Вместо этого Быстров двинулся к корме.
— Стой! В кубрик сказано! Ну!
Быстров повернулся и быстро зашагал по качающейся палубе на бак.
Я подошел к корме и в черноте ночи увидал тонкий трос, уходящий во тьму и крепко натянутый. Я направил луч фонаря вдоль троса, и на черной воде в клубах белой пены передо мной заплясал нос небольшой шлюпки, которая обычно была поднята на шлюпбалках у самой кормы и употреблялась для рыболовных и других надобностей. В лодке сидела одинокая фигура.
— Эй ты! — крикнул я в темноту. — Тянись к борту.
Но конец троса внезапно ослабел в моей руке, и шлюпка исчезла из светового тусклого круга.
По-видимому, сидевший в лодке обрезал трос.
В это время маяк Инге еще ярко сверкал в трех — четырех километрах от курса «Св. Анны».
Когда утром я вышел в кают-компанию, боцман докладывал капитану о том, что с судна пропал матрос Генрих Кас и вместе с ним малая шлюпка без номера, подобранная в прошлом году в устье Северной Двины.
У капитана было неприятное круглое лицо с белесыми бровями и рыжими волосами ежом. Крупные веснушки покрывали щеки и нос. Маленькие глаза, широко расставленные, глядели из узких щелок монгольского разреза. Он был высок, широкоплеч и силен.
— Допросить всех! — кипятился он, размахивая руками. — Что же, никто ничего не видел? В чью вахту? Выяснить, что еще пропало.
— Я уже выяснил, господин капитан, — смотря в сторону, твердил боцман. — Кроме личных вещей Каса, все цело. Все люки задраены. Все имущество, кажись, на месте.
— Кажись? Не кажись, а все осмотреть! Небывалая вещь, — обратился он ко мне. — В море сбежал матрос. И, кажется, в вашу вахту.
— Не понимаю, как это могло быть, — уверенно ответил я. — Море ночью было неспокойно, для прогулок время неудачное.
— Зато берег близко, и наша граница — рукой подать. Верно подлец рассчитал.
— Какой же смысл? Не понимаю, — развел я руками.
— Смысл, значит, был, если рискнул бежать ночью в бурю на душегубке. Да и без помощников дело не обошлось. А вот какой смысл, так это мы еще узнаем в Мурманске. Там по этому делу специалисты есть.

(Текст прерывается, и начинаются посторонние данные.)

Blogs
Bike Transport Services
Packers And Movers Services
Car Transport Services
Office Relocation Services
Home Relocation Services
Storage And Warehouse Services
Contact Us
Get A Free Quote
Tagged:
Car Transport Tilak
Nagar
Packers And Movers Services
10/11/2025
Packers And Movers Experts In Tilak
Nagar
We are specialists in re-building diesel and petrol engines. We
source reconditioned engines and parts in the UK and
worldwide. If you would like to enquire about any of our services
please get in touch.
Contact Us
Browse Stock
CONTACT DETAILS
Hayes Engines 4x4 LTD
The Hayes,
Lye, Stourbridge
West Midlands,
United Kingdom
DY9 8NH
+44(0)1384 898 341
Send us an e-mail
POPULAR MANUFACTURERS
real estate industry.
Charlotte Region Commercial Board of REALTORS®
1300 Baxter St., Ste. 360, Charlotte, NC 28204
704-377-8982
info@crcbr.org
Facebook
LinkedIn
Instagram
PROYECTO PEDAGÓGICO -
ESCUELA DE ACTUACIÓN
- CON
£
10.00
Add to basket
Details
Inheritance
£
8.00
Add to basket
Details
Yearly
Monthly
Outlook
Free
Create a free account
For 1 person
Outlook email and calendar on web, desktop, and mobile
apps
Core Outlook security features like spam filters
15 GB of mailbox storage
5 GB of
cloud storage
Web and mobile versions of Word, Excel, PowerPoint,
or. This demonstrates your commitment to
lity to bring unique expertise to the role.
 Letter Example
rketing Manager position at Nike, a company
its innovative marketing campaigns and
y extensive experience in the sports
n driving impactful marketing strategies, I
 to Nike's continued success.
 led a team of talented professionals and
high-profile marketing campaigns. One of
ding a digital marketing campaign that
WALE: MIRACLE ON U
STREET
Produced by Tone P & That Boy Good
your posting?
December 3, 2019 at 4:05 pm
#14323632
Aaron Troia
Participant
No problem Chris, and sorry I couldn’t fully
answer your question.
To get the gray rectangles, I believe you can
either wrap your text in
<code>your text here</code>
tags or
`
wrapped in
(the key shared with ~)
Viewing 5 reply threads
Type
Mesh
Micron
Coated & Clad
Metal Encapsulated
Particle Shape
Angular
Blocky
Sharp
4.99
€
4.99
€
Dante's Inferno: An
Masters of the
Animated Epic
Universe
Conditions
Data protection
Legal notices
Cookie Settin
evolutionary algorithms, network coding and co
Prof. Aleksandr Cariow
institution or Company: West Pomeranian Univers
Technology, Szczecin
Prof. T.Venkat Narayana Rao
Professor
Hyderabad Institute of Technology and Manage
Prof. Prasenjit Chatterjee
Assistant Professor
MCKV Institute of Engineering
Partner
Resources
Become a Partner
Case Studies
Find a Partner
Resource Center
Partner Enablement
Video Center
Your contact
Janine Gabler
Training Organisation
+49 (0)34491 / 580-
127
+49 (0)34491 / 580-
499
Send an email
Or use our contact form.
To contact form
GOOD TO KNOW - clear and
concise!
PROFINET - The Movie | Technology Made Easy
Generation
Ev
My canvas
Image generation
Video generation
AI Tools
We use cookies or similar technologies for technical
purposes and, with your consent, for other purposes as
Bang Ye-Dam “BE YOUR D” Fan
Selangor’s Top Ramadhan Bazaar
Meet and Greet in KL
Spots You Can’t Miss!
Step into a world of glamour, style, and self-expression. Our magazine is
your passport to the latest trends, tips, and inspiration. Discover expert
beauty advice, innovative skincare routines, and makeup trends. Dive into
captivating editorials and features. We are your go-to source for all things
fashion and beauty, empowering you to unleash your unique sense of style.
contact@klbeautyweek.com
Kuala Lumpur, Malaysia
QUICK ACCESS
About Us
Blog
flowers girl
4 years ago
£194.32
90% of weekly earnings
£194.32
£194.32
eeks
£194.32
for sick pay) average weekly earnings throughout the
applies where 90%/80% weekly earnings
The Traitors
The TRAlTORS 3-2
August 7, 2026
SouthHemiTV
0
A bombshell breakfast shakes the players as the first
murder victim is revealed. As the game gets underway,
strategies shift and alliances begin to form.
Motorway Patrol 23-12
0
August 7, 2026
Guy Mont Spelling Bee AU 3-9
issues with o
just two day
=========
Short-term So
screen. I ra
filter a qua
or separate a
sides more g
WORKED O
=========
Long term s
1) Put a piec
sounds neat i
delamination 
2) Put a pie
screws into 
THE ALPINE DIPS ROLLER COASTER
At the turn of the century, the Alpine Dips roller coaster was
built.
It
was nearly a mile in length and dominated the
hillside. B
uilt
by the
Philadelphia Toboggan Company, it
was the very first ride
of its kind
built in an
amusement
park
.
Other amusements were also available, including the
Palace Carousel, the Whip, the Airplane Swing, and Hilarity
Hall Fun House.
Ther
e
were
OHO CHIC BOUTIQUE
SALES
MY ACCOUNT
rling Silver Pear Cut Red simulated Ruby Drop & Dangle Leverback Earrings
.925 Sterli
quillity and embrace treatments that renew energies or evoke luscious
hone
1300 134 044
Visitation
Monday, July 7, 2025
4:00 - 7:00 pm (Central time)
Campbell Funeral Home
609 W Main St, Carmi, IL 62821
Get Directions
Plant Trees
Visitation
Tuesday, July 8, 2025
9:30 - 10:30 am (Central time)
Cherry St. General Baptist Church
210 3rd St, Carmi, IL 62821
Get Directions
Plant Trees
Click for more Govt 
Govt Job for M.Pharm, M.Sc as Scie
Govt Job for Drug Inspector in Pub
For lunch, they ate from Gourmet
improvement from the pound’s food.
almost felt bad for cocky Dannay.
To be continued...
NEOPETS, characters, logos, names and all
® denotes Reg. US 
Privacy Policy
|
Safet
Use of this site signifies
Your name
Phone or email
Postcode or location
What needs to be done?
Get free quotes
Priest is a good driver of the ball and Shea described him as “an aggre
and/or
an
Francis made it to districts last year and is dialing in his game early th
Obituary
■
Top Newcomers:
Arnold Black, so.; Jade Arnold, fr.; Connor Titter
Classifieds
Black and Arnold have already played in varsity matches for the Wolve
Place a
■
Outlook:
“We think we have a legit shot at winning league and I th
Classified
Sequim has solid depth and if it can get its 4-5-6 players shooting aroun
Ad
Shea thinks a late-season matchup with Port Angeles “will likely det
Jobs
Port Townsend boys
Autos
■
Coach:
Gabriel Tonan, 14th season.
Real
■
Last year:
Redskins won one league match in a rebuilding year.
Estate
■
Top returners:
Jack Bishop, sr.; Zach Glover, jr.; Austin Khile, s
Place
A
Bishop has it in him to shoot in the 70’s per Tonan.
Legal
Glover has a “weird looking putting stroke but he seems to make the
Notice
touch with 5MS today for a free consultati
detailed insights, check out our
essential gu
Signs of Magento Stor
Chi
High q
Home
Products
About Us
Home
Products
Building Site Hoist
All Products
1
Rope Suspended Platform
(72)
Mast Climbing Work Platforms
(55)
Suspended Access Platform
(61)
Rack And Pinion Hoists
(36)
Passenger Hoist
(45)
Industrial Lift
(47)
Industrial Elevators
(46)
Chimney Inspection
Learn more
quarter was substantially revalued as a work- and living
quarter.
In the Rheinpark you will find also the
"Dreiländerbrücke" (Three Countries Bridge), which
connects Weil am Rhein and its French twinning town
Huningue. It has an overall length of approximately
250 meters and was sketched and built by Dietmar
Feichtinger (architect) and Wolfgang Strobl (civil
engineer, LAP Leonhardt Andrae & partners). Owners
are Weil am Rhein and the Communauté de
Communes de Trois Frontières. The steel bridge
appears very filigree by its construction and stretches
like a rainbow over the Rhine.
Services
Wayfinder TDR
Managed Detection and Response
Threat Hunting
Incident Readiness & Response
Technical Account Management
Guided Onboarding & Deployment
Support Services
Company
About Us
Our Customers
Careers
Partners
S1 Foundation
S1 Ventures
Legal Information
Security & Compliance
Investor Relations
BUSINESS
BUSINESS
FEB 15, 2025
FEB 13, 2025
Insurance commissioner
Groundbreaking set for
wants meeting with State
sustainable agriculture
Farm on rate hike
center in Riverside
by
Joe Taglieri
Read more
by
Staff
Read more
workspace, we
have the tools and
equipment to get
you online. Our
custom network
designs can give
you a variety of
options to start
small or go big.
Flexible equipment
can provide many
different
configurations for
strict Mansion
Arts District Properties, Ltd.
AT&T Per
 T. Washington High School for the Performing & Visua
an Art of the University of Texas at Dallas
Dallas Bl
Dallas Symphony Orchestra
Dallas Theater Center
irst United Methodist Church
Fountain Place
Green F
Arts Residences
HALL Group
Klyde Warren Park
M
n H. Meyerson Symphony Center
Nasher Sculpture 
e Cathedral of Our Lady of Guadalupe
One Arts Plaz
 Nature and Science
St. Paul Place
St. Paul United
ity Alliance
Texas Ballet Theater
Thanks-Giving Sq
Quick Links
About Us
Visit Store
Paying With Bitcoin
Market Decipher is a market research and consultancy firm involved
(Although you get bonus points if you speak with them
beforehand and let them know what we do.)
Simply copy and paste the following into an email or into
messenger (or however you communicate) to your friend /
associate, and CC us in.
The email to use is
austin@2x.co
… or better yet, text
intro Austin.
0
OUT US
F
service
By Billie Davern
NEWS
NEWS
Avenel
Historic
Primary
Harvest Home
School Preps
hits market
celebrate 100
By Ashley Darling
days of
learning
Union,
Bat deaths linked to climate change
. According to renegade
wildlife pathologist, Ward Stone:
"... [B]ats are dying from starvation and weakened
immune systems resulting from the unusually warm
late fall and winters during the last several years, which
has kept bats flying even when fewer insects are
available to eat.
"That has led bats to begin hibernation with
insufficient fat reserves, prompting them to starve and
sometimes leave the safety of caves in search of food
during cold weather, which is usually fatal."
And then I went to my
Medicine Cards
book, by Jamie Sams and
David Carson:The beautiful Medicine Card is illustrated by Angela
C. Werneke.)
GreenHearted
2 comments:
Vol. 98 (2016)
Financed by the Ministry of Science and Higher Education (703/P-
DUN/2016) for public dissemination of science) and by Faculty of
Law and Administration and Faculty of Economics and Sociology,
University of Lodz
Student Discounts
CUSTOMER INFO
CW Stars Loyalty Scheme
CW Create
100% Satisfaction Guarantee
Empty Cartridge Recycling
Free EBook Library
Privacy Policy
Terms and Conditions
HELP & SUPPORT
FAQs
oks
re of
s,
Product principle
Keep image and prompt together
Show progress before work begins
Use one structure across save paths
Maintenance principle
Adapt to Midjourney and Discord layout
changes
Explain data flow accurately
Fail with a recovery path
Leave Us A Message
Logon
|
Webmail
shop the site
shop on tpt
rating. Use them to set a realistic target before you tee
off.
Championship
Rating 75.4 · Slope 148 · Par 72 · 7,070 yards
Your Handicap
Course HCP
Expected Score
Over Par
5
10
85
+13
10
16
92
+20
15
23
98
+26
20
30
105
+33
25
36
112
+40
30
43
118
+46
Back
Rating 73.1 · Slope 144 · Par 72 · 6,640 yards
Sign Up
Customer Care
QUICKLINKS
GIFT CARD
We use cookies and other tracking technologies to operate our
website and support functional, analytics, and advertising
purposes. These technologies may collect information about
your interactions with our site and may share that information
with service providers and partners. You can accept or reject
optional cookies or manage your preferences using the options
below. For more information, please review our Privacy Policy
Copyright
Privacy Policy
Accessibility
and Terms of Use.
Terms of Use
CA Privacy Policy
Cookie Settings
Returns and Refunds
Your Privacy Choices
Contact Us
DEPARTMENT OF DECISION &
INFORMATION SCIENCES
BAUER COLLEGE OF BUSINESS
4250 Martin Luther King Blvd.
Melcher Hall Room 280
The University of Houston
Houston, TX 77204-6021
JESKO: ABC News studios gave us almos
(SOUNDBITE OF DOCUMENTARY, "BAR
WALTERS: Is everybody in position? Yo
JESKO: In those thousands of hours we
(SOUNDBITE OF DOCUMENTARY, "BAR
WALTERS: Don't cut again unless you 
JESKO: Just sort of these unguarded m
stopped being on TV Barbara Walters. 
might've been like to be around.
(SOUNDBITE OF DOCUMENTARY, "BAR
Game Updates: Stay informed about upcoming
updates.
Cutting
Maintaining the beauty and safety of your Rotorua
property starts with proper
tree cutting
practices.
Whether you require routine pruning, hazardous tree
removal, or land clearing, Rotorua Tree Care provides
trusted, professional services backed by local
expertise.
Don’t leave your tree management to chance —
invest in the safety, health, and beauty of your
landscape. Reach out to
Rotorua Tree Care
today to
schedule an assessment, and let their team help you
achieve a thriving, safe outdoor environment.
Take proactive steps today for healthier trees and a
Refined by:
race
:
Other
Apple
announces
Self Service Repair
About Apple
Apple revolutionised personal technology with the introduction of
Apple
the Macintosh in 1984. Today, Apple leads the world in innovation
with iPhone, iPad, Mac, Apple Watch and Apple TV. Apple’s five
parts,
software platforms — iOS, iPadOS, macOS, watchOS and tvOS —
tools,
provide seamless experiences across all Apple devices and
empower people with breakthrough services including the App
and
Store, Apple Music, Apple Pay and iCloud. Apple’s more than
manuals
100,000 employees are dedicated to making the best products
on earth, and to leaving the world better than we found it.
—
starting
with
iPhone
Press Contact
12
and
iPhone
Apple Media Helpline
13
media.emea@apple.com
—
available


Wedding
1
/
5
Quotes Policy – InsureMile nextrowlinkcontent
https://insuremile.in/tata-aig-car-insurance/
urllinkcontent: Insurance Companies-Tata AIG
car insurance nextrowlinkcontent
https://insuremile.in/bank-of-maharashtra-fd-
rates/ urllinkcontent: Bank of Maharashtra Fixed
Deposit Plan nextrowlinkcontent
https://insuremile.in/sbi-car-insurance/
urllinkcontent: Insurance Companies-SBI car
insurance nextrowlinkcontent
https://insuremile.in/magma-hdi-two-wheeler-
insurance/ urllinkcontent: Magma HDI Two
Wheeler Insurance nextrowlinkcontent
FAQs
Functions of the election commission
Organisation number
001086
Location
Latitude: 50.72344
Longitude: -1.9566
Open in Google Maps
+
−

Дело принимало худой оборот. Контрразведка перевернет груженное оружием судно вверх ногами, и, если там, в трюме, остался хоть какой-нибудь след Андрея Быстрова, — пояс, ремешок, обрывок одежды или следы сапог, ему несдобровать, а от него недалеко и до меня. Я еще не успел обдумать все, что произошло в трюме, а ночью я действовал не рассуждая, и даже сейчас мне непонятно до конца, почему я поступил так, а не иначе в ту ночь.
Из кают-компании я вышел на палубу. Зимнее солнце блестело на белых стенах шканцев, на начищенных медных частях, в каплях морской воды, на тусклой, только что надраенной палубе. Почти вся команда была наверху. Палубные матросы щетками и швабрами мыли палубу на корме. Высокий парень с веселым угреватым лицом, Матвей Косюра, поливал палубу из брандспойта, иногда в шутку окатывал ледяной струей зазевавшихся товарищей. Судовой повар, в мятом колпаке, в переднике и в меховой куртке, сидел на железном кнехте, подрыгивая ногами. Боцман у кормы согнулся над маленьким люком. Там, в кладовой, хранились краски, кисти, щетки, проволока, дратва, тряпье, машинное масло и тому подобные необходимые на судне материалы.